**TASK TO COMPLETE:**
Copy the material below line for line, leaving every character unchanged.

**RECORDS FOR PROCESSING:**
┌────────
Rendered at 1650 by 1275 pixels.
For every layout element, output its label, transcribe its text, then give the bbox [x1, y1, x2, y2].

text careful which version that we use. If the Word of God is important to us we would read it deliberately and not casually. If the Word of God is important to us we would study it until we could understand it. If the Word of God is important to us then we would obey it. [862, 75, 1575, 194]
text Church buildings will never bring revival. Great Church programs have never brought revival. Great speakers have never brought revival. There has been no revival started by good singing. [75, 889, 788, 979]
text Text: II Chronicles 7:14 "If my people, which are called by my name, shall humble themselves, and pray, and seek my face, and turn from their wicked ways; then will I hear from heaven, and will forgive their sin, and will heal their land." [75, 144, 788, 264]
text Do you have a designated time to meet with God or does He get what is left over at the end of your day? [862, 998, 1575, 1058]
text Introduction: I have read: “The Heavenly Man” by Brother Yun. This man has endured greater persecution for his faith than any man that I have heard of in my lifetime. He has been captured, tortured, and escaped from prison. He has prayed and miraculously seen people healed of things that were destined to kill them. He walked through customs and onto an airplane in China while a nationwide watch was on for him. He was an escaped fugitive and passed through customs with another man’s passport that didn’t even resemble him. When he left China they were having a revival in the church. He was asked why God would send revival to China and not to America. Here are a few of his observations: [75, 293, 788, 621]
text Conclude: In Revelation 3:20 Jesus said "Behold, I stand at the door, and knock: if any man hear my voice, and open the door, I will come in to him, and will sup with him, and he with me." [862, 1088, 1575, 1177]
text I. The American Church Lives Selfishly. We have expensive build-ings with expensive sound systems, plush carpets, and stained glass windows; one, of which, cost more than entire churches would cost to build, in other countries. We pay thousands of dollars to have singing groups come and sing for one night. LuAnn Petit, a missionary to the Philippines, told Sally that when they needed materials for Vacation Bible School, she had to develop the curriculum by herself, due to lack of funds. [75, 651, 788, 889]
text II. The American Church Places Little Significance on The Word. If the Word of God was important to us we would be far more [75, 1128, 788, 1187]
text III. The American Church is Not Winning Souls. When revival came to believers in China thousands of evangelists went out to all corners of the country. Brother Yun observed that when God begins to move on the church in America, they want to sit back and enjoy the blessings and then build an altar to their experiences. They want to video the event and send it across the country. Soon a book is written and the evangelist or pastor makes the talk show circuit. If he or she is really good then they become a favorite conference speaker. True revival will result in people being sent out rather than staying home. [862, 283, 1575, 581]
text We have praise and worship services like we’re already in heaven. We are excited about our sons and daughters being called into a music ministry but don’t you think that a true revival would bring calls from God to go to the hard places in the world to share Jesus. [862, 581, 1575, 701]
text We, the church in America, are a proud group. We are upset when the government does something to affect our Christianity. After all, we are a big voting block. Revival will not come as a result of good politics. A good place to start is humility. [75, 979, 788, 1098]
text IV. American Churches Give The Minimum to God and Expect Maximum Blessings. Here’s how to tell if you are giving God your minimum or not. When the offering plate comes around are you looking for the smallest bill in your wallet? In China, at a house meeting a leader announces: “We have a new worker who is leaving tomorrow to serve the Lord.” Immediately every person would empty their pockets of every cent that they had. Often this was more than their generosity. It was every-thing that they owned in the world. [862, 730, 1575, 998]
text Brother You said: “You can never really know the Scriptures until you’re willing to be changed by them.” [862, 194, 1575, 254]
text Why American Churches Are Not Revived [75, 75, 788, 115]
└────────
**PROBLEM SOLUTION:**
Rendered at 1650 by 1275 pixels.
For every layout element, output its label, transcribe its text, then give the bbox [x1, y1, x2, y2].

text careful which version that we use. If the Word of God is important to us we would read it deliberately and not casually. If the Word of God is important to us we would study it until we could understand it. If the Word of God is important to us then we would obey it. [862, 75, 1575, 194]
text Church buildings will never bring revival. Great Church programs have never brought revival. Great speakers have never brought revival. There has been no revival started by good singing. [75, 889, 788, 979]
text Text: II Chronicles 7:14 "If my people, which are called by my name, shall humble themselves, and pray, and seek my face, and turn from their wicked ways; then will I hear from heaven, and will forgive their sin, and will heal their land." [75, 144, 788, 264]
text Do you have a designated time to meet with God or does He get what is left over at the end of your day? [862, 998, 1575, 1058]
text Introduction: I have read: “The Heavenly Man” by Brother Yun. This man has endured greater persecution for his faith than any man that I have heard of in my lifetime. He has been captured, tortured, and escaped from prison. He has prayed and miraculously seen people healed of things that were destined to kill them. He walked through customs and onto an airplane in China while a nationwide watch was on for him. He was an escaped fugitive and passed through customs with another man’s passport that didn’t even resemble him. When he left China they were having a revival in the church. He was asked why God would send revival to China and not to America. Here are a few of his observations: [75, 293, 788, 621]
text Conclude: In Revelation 3:20 Jesus said "Behold, I stand at the door, and knock: if any man hear my voice, and open the door, I will come in to him, and will sup with him, and he with me." [862, 1088, 1575, 1177]
text I. The American Church Lives Selfishly. We have expensive build-ings with expensive sound systems, plush carpets, and stained glass windows; one, of which, cost more than entire churches would cost to build, in other countries. We pay thousands of dollars to have singing groups come and sing for one night. LuAnn Petit, a missionary to the Philippines, told Sally that when they needed materials for Vacation Bible School, she had to develop the curriculum by herself, due to lack of funds. [75, 651, 788, 889]
text II. The American Church Places Little Significance on The Word. If the Word of God was important to us we would be far more [75, 1128, 788, 1187]
text III. The American Church is Not Winning Souls. When revival came to believers in China thousands of evangelists went out to all corners of the country. Brother Yun observed that when God begins to move on the church in America, they want to sit back and enjoy the blessings and then build an altar to their experiences. They want to video the event and send it across the country. Soon a book is written and the evangelist or pastor makes the talk show circuit. If he or she is really good then they become a favorite conference speaker. True revival will result in people being sent out rather than staying home. [862, 283, 1575, 581]
text We have praise and worship services like we’re already in heaven. We are excited about our sons and daughters being called into a music ministry but don’t you think that a true revival would bring calls from God to go to the hard places in the world to share Jesus. [862, 581, 1575, 701]
text We, the church in America, are a proud group. We are upset when the government does something to affect our Christianity. After all, we are a big voting block. Revival will not come as a result of good politics. A good place to start is humility. [75, 979, 788, 1098]
text IV. American Churches Give The Minimum to God and Expect Maximum Blessings. Here’s how to tell if you are giving God your minimum or not. When the offering plate comes around are you looking for the smallest bill in your wallet? In China, at a house meeting a leader announces: “We have a new worker who is leaving tomorrow to serve the Lord.” Immediately every person would empty their pockets of every cent that they had. Often this was more than their generosity. It was every-thing that they owned in the world. [862, 730, 1575, 998]
text Brother You said: “You can never really know the Scriptures until you’re willing to be changed by them.” [862, 194, 1575, 254]
text Why American Churches Are Not Revived [75, 75, 788, 115]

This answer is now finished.